We Don't Need Planets To Find E.T, Scientists Say Aliens Could Be Living In The Clouds

This changes everything.

Life on Mars could be a drop in the ocean if a new study is to be believed, as scientists claim they have discovered endless new homes for alien life forms.

Swathes of potential cosmic real estate has come on to the market, as Jack Yates and a team from the University of Edinburgh challenge the idea that we need physical planets to sustain life.

Instead, extra-terrestrials could also be thriving in the clouds that surround failed stars.

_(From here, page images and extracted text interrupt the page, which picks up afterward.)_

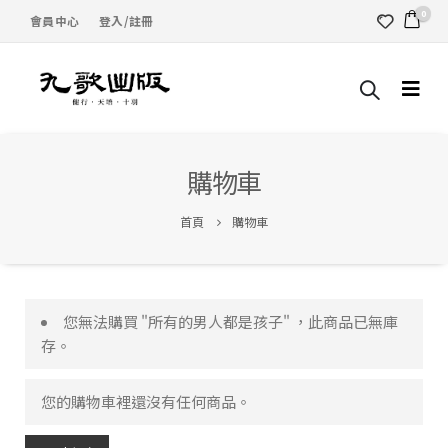
0
會員中心
登入/註冊
購物車
首頁
購物車
您無法購買 "所有的男人都是孩子" ，此商品已無庫
存。
您的購物車裡還沒有任何商品。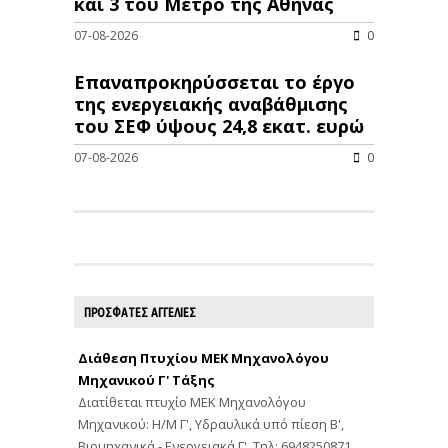
και 3 του Μετρό της Αθήνας
07-08-2026
0
Επαναπροκηρύσσεται το έργο
της ενεργειακής αναβάθμισης
του ΣΕΦ ύψους 24,8 εκατ. ευρώ
07-08-2026
0
ΠΡΟΣΦΑΤΕΣ ΑΓΓΕΛΙΕΣ
Διάθεση Πτυχίου ΜΕΚ Μηχανολόγου
Μηχανικού Γ' Τάξης
Διατίθεται πτυχίο ΜΕΚ Μηχανολόγου
Μηχανικού: Η/Μ Γ', Υδραυλικά υπό πίεση Β',
Βιομηχανικά - Ενεργειακά Γ'. Τηλ: 6948250871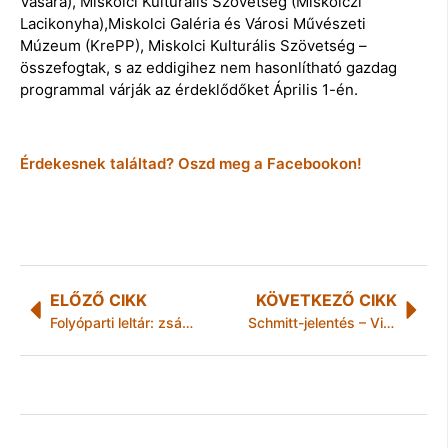
Vására), Miskolci Kulturális Szövetség (Miskolczi
Lacikonyha),Miskolci Galéria és Városi Művészeti
Múzeum (KrePP), Miskolci Kulturális Szövetség –
összefogtak, s az eddigihez nem hasonlítható gazdag
programmal várják az érdeklődőket Április 1-én.
Érdekesnek találtad? Oszd meg a Facebookon!
ELŐZŐ CIKK
KÖVETKEZŐ CIKK
Folyóparti leltár: zsákos kolbász a bokrok között
Schmitt-jelentés – Visszavonja Schmitt Pál doktori címét a Semmelweis Egyetem szenátusa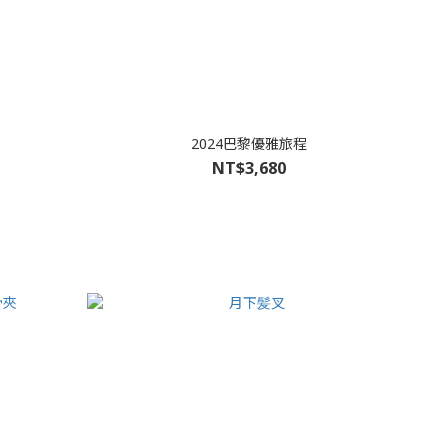
2024巴黎優雅旅程
NT$3,680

Frank Rossoto Stocktrek via Getty Images

In scientific communities, the conventional notion of a ‘habitable atmosphere’ was always based upon the premise of a planet that had a surface temperature able to sustain liquid water on its surface.

However, Yates claims the recent discovery of some “Earth-like planets” is beginning to challenge this notion by suggesting that the atmosphere around the object is more suited to life than than the surface itself.

For example, Venus’s surface is a toasty 864 degrees Fahrenheit - too high to sustain life - but at the cloud deck, 55km up in the air, atmospheric conditions are different and liquid water is more readily available.

This suggests life is more likely to exist up here than on the planet.

To investigate the potential for E.T. to be found dwelling in the atmosphere, the team looked at a brown dwarf – a celestial object between the size of a planet and a star.

Brown dwarfs are also known as ‘failed stars’ because they aren’t able to sustain the fusion of hydrogen required to be a star.

The team selected brown dwarf WISE 0855-0714, located only 7 light-years away from earth, that seems to have water clouds in its atmosphere. A perfect candidate.

Yates claims there is now a growing body of evidence that shows some organisms are metabolically active in these clouds: “These aerosols can provide charged surfaces, on which molecules necessary for life, could form,” says Yates.

Needless to say, if we are able to reclassify the idea of habitable space to include planetary atmosphere, the galaxy just got a whole lot more accommodating.